Gossipy passages about the state of the empire and the Imperial household keep information drops (inevitable in a novel of this sort) interesting and lend themselves to the quasi-romance novel treatment of Pataki’s subject. Languorous passages about Sisi’s attraction first to Count Andrassy and then Colonel Middleton could come right out of a Barbara Cartland novel; similar languor is far more distracting when dedicated to Empress Elisabeth’s costuming, hairdressing, and meals. Though dedicated readers of romantic fiction will likely find such drawn out descriptions filled with sighs and flutters and pique, comforting, readers of serious historical fiction could find them annoying.

The confluence of history and fiction is a source of uneasiness in this novel. Pataki clearly intends for Elisabeth to be a heroine, and a romantic heroine at that. While that outlook is perhaps supportable in the empress’ early years, it becomes more and more difficult to justify as Sisi ages. The author provides enough history (and, indeed, includes an entertaining author’s note as to her sources) to agree that a young Elisabeth would understandably chafe under strict Habsburg formality. Once Sisi has been empress for two decades, however, her obstinacy in the face of duty reads as less charming than petulant.

Pataki glosses over troubling aspects of Sisi’s behavior: her obsession with her appearance, flighty fitfulness in accomplishing her duties as empress, and sporadic stabs at motherliness, even after her overbearing mother-in-law passes away, are brushed aside in the interests of keeping Sisi sympathetic.
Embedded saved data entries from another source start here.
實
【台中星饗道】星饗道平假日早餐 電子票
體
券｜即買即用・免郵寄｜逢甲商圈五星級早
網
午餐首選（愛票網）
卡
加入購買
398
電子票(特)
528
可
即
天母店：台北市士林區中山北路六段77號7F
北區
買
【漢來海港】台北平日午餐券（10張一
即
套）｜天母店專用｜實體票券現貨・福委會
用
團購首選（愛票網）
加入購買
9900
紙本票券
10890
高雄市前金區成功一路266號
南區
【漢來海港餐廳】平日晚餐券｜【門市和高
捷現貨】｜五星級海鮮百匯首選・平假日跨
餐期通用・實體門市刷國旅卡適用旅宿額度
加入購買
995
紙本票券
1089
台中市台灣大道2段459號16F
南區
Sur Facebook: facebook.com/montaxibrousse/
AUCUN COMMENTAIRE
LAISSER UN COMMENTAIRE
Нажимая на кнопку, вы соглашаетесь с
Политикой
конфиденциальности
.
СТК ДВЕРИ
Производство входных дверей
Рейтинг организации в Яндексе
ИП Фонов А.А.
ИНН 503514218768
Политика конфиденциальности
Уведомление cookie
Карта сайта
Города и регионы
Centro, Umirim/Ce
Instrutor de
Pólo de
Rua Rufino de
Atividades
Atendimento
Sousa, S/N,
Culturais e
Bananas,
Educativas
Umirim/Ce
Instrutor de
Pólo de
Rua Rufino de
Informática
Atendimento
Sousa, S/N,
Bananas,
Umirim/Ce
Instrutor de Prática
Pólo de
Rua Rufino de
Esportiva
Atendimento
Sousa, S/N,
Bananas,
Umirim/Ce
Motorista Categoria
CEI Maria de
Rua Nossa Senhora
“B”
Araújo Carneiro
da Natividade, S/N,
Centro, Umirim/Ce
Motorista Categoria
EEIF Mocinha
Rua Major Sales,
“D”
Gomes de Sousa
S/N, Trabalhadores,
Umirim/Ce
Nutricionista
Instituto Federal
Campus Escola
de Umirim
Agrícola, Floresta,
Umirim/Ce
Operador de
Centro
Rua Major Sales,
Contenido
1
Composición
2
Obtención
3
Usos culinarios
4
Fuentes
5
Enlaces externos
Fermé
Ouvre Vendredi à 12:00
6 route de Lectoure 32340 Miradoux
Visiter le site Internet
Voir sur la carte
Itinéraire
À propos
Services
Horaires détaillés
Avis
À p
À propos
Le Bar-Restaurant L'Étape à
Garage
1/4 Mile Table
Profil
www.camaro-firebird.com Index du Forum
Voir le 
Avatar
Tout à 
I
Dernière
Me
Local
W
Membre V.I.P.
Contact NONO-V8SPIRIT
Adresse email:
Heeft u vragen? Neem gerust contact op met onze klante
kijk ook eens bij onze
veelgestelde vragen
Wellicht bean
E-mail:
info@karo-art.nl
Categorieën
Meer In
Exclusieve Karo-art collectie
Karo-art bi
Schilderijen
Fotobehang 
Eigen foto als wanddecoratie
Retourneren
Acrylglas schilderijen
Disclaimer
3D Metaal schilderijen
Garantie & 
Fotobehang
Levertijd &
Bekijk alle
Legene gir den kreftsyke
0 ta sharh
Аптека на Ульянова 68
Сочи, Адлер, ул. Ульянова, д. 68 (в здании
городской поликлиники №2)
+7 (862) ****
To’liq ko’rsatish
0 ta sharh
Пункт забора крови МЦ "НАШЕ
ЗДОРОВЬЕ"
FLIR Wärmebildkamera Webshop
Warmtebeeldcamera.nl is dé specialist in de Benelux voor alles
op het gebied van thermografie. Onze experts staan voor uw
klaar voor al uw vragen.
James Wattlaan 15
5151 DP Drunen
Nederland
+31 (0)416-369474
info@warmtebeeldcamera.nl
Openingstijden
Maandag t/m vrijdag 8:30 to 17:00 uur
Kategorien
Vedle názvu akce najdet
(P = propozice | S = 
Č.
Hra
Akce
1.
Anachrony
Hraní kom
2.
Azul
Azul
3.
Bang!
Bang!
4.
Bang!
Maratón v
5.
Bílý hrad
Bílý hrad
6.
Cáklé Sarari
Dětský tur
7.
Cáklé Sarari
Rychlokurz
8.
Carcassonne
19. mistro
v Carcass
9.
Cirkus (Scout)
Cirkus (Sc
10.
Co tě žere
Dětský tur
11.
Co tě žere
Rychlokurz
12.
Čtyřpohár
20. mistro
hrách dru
Much like the famous Austrian ‘Sissi’ films of the 1950s, Pataki seems less concerned with historical accuracy than entertainment. She has a good grasp of her prospective readers, name dropping both the Spencer and Middleton families in a nod to those partial to princesses.

Sisi is not completely romantic fantasy (and a good thing, because the instances of romance novel-worthy swoon tend to be overdone in purple prose and underplayed in terms of actual romance). Pataki does a nice job of including historical documents in her characters’ conversations and to develop motivation. Sisi herself, while not historically accurate, is a three-dimensional character, and Pataki has also done a lovely job in presenting the story of Sisi’s tragic son, Prince Rudolf. The rest of the characters tend toward the flat, until the end of the novel, when Emperor Franz Joseph is allowed to breathe.

Sisi: Empress on Her Own is a difficult book to quantify. Though Pataki’s pacing and description are worthy of a Georgian epic, it may not have enough actual romance to satisfy someone who primarily enjoys the romance genre.

On the other hand, though her history is good where it is followed, Pataki makes enough changes to the historical account and Empress Elisabeth’s character that someone who enjoys serious historical fiction could be put off. The readers of the former genre would be better off sticking to Cartland and Mary Balogh, and readers of the latter will likely stick to Hilary Mantel and Alison Weir’s historical fiction, leaving Allison Pataki’s novel in a netherland between the two. Pataki does provide a bibliography that should satisfy anyone who wants to learn about the fascinating Habsburgs; a reader would be wise to mine this resource to put Sisi in perspective.